14. A close scrutiny of the evidence of the prosecution witnesses shows that appellant committed culpable homicide not amounting to murder. The death was caused by doing an act with knowledge that he is likely, by such act cause death. Therefore, the appellant committed the offence of culpable homicide. The knowledge means, consciousness of the impact. It also means that conscious awareness of the facts and consequence of his conduct. It is true that there was no intention from the side of the appellant to commit murder. In the circumstances, the trial Court convicted the appellant under Section 304 part II of the Indian Penal Code and sentenced thereunder. 15. Appellant contended that the sentence imposed by the trial Court is disproportionate to the offence. It is true that sentencing policy is within the discretion of the trial court. The nature of the offence and the circumstance under which it was committed are relevant while fixing the sentence. The sentence should neither be too lenient nor disproportionate. The learned counsel submitted that the appellant is now aged 60 years and undergoing various ailments and the deceased is his brother and he prayed for some leniency in sentence. I heard the Public Prosecutor also.

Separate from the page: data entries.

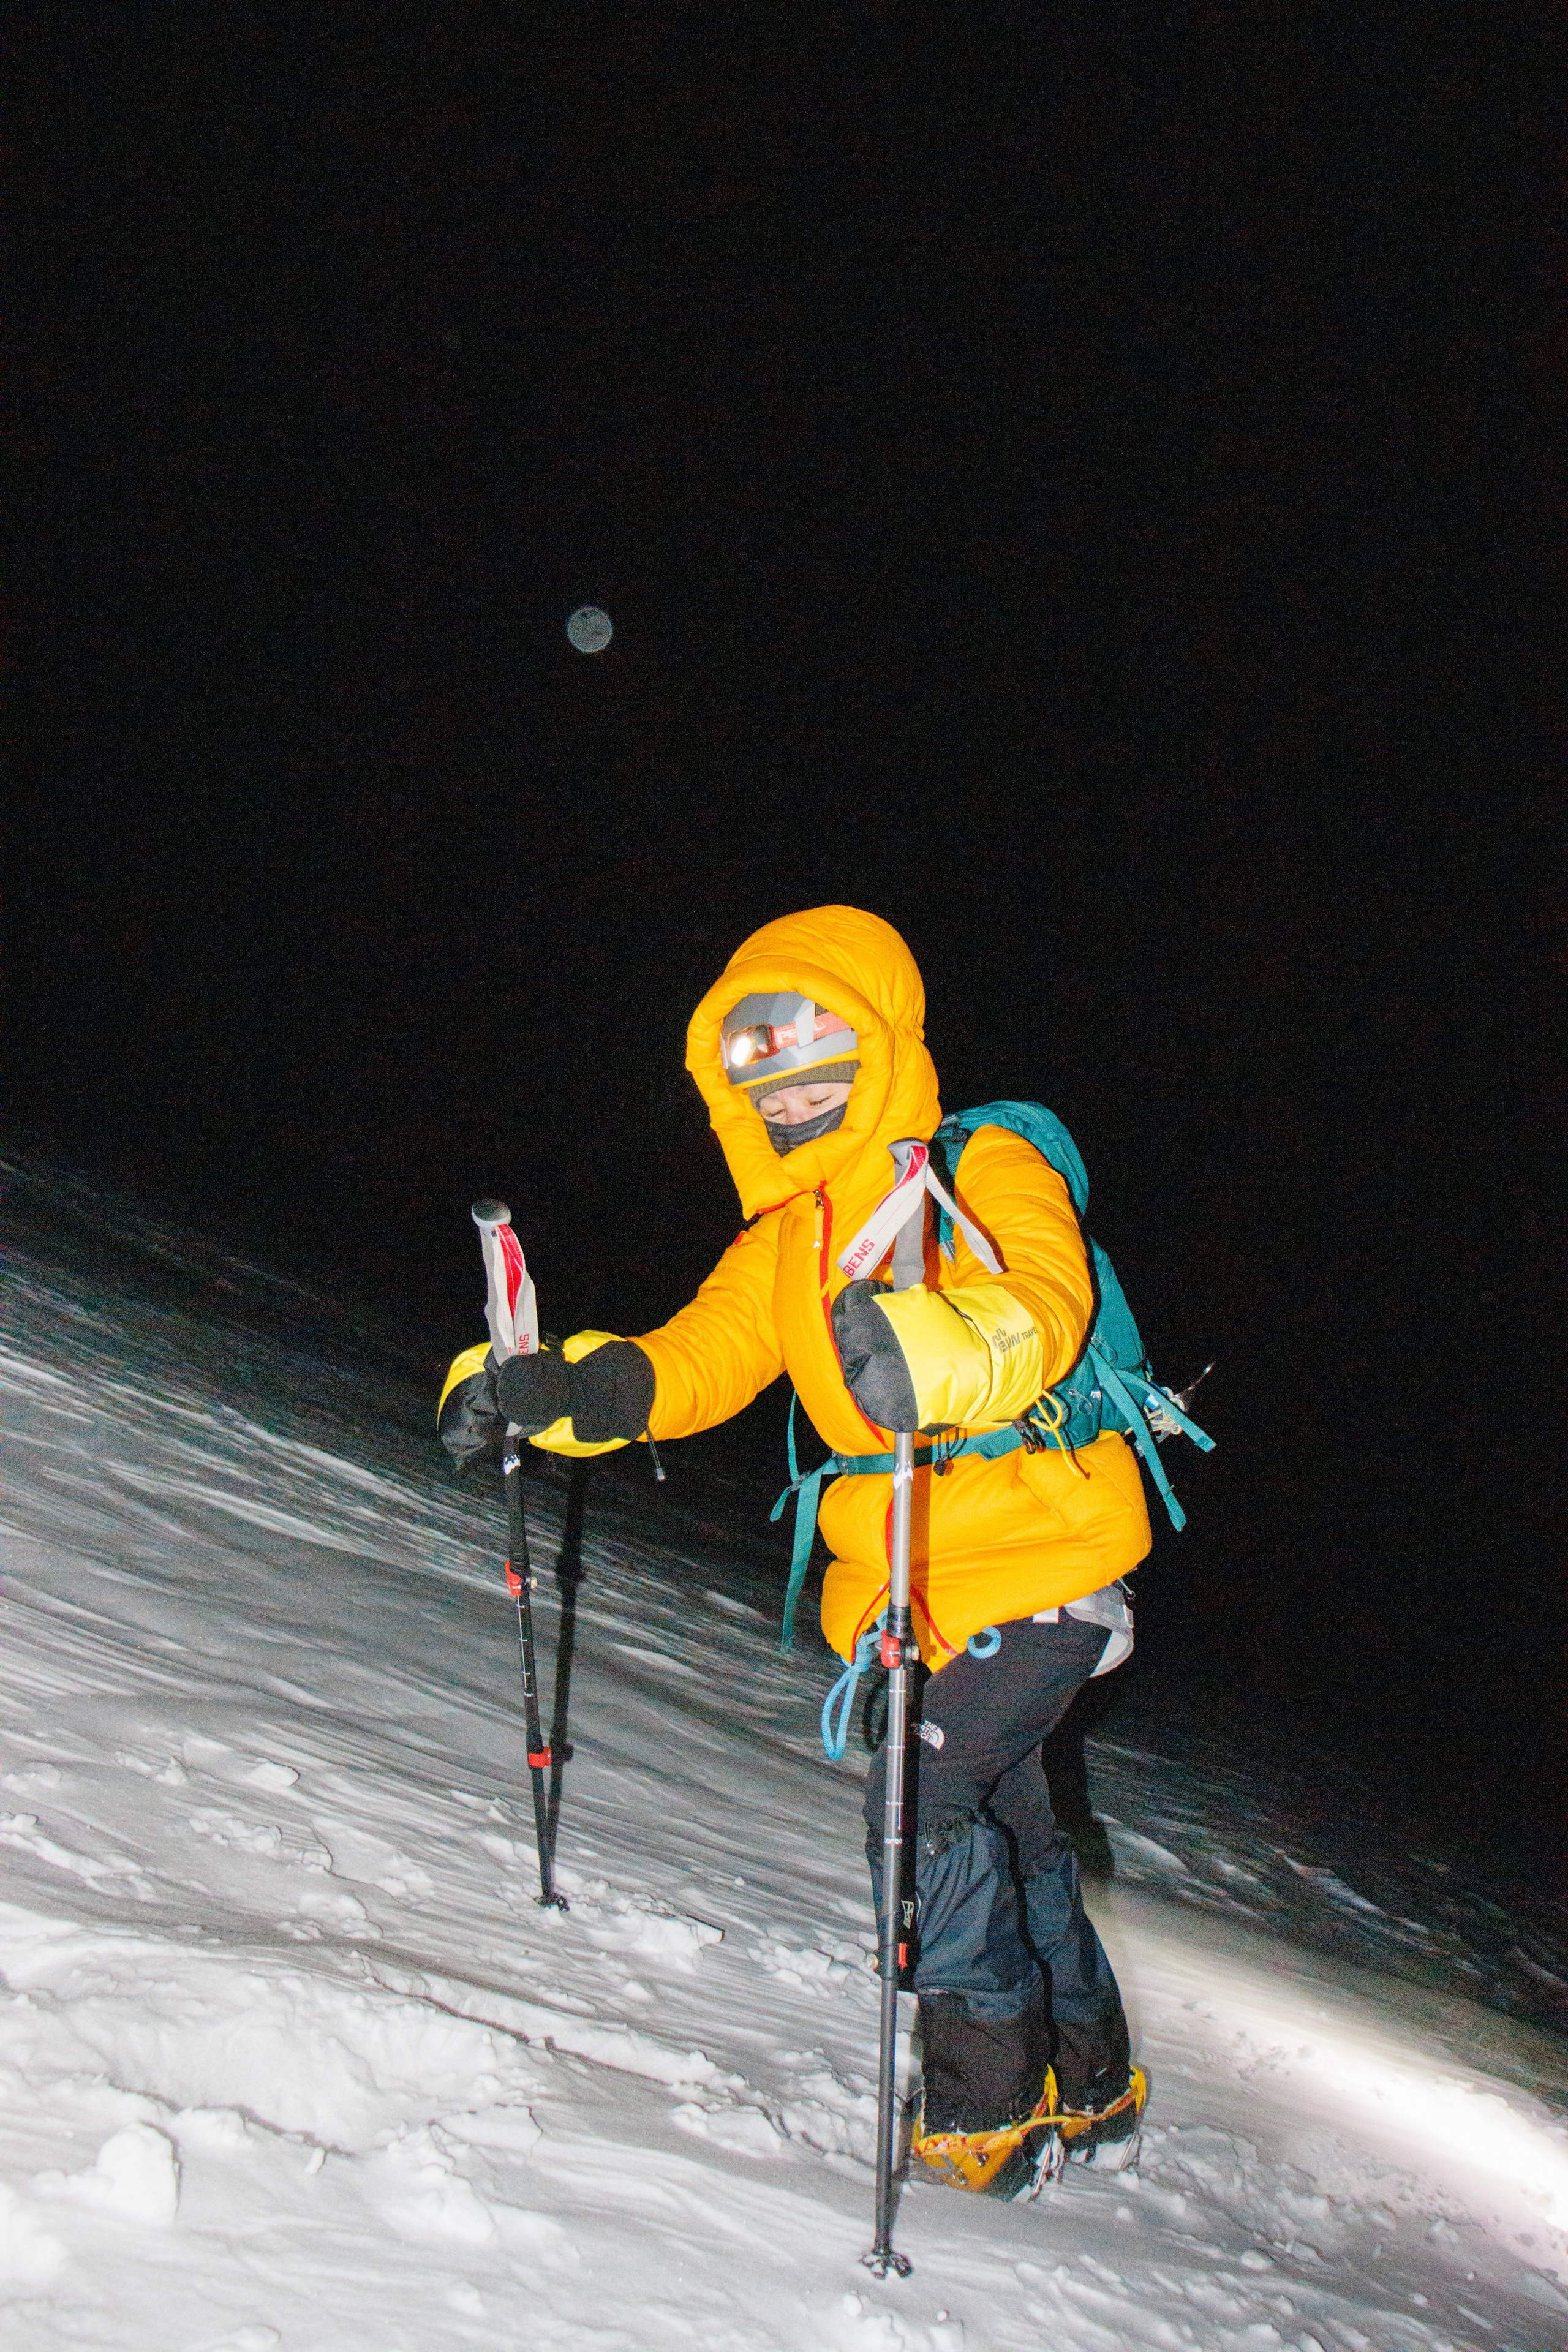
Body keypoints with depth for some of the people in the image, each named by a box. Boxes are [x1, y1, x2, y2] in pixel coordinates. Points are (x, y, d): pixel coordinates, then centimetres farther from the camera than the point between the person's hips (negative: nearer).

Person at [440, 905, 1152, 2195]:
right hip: (914, 1588, 8)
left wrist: (938, 1349, -55)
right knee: (1002, 1822, 19)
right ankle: (1094, 2087, 39)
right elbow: (697, 1357, 0)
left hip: (1044, 1558, -8)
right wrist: (562, 1389, -18)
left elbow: (1042, 1304, -33)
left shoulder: (986, 1172, -14)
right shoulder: (787, 1243, 8)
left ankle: (991, 2105, 3)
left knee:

Considering the nature of the offence and the circumstance in which it was committed, I modify the sentence as follows; (a) The appellant/accused is sentenced to imprisonment for 6 months under Section 304 part II Indian Penal Code. (b) He is also directed to pay a compensation of Rs. 25,000/- (Rupees Twenty five thousand only) under Section 357 (3) Cr.P.C., in default of payment of compensation, imprisonment for 6 months. (c) If the compensation is realized, it shall be disbursed to the wife of the deceased if she is alive or to PW1, who is the son of the deceased Sukumaran Nair. (d) The period of detention if any undergone by him shall be set-off against the term of imprisonment. This appeal is disposed as above. Having regard to the evidence of PW6 and DW2, and the circumstances of the case, it is found that the injures could have accelerated the death and that point is concluded.